As the amount of information to be stored and transmitted by computer systems or other electronic devices has dramatically increased, techniques have been developed to allow for more efficient data storage and processing. In some cases, chunking algorithms have been used to achieve improved efficiency and speed. Chunking algorithms partition one or more data objects into non-overlapping chunks. By dividing one or more data objects into chunks, a system is able to identify chunks that are shared by more than one data object or occur multiple times in the same data object, such that these shared chunks are stored just once to avoid or reduce the likelihood of storing duplicate data.

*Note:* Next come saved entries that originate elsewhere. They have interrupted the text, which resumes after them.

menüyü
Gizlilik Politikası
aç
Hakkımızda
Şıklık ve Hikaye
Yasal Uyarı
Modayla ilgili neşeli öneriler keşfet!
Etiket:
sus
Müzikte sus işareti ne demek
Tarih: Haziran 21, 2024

One type of chunking algorithm is a landmark chunking algorithm, which performs partitioning of one or more data objects by first locating landmarks present in the one or more data objects. The landmarks are short predefined patterns of data whose locations are used in determining chunk boundaries. By convention, each landmark is considered to occur at a single position, often the position immediately following that landmark's pattern.

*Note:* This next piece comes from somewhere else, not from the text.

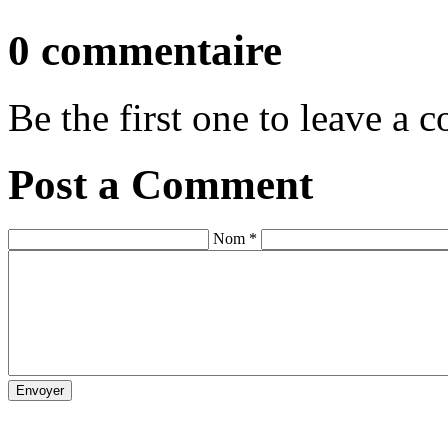
0 commentaire
Be the first one to leave a
Post a Comment
Nom *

The landmark chunking algorithm then determines chunk boundaries from the landmark locations. The simplest landmark chunking algorithm places a chunk boundary at each landmark. More complicated landmark chunking algorithms take into account the distance between landmarks in order to, for example, avoid too small or too large chunks. Note that for such algorithms, not all landmarks will be designated chunk boundaries and not all chunk boundaries are located at landmark positions. In one example, a landmark may be considered to be located at any position in a data stream immediately following a new line character (the pattern). Landmark chunking a text file using the new line character as the landmark definition would partition the text file into a sequence of chunks, where lines of the text file may be separate chunks. Landmark definitions that are actually used in practice tend to be more complicated to enable proper handling of file types other than text files. For example, a position in a data stream can be defined as a landmark location if the immediately preceding 48 bytes of data has a particular calculated value, such as a Rabin fingerprint equal to −1 mod a predefined number related to the average desired chunk size.
A benefit of landmark chunking algorithms is that local changes are likely to disturb only a small number of chunks. For example, in a text file, adding a word to one line in the middle of the document only disturbs that line (chunk). In contrast, if a text file were to be simply divided into fixed-size 80-character records, an added word in the text file would cause every record after the added word to be changed, which leads to increased computer processing.
Conventional landmark chunking algorithms that are applied to large input data can be very computing-intensive. For example, in the data backup or archiving context, relatively large amounts of data are processed during the backup or archiving operation. If the landmark chunking algorithm is not performed efficiently, then the backup or archiving operation may take a long time to complete.